A ship floats across the sea. My view shakes and rocks, as I open my eyes. We’ve arrived in Barcelona on an overnight sleeper train. I sit in bed, watching the Mediterranean, and see the train platforms fleet by, quickly, then slowing, slowing, to a stop. I hop down from my bunk, and open the door without my shirt on. I’m in the train’s hallway, and through the bright light, I see a man on the platform with a briefcase in hand. I shut the door hastily. I turn towards my sleeping roommates and ask, “There isn’t a time change to Barcelona is there?”; I was worried we would miss our stop and go onto another Spanish town further on. They replied, that “no,” there was not a time change. I sat in bed for another hour until an attendant comes by and wakes us all for our soon arrival. We pack our bags and I eat a donut we saved from the night before. I’m try to remain calm, but stress eats slowly at me as the space is tight and we must get off immediately as the train stops.
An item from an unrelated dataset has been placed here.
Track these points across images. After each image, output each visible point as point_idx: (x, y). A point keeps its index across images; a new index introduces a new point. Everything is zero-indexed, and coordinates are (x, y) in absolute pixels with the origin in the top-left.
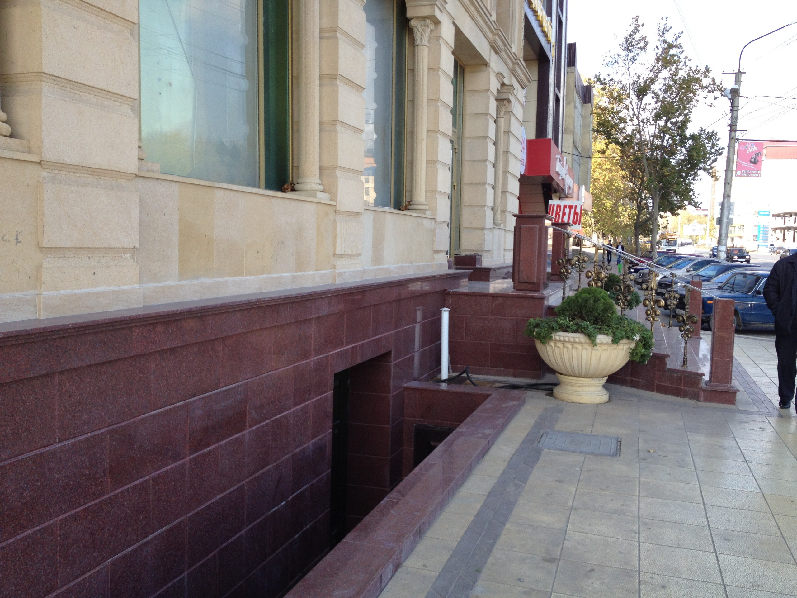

Picked up by our tour guide outside of the train station, we continue for a tour of Barcelona. Little did I know, it is one of the great cultural centers of the world. It’s a place of art, architecture, and life, with a great contribution being played by the Olympics in 1992. The Olympic village has transformed their water front, tearing down old blocks to make way for new hotels and apartments. The city is divided by the “Diagonal,” a street running diagonally throughout the city. Its beaches are some of the cleanest in Europe for such a large city. It is home to the second most markets and the second most sculptures in the world; runner-up only to Calcutta and Rome. One of the most interesting streets is the “Ramblas,” an approximately 80 foot wide street. It has a side walk, one lane of traffic, one area for food/newspaper stands/a row of trees, a large center pedestrian aisle, and again, food/newspaper, trees, traffic , and a sidewalk. A very successful street indeed. Unlike many of the small streets of most medieval city planning, such a design could easily be incorporated into Evansville, or other Indiana towns, as the streets are plenty wide and would permit such a design. The “Ramblas,” however, is not only successful because of its architecture, but also because of its economic condition; many of the hotels along the streets remain inexpensive for visitors, thus ensuring that the “Ramblas” remains alive and attractive for people in Barcelona.

As we walked through the streets of Barcelona, our tour guide, Joseph, said, “Gaudi is Barcelona. Barcelona is Gaudi.” Antonio Gaudi, architect of Sagrada Familia and Casa Mila, created architecture for Barcelona, giving it a style and identity to the port city. In great contrast, popular architects today create architecture in many different cities and continents; they have unique styles, but these do not necessarily reflect a city or geographic region. In Barcelona, architects often claim themselves as “with Gaudi.” Those that don’t openly say such a thing, a still indeed with Gaudi, as Gaudi is the “architecture of Barcelona” and the two cannot be separated.

We are doing well here! I’m going to check my email and hope my grad school application recommendations are finished. Thanks for following and I’ll keep you posted! I had to buy the internet at the hotel and its approximately four US dollars! Buenos Noches!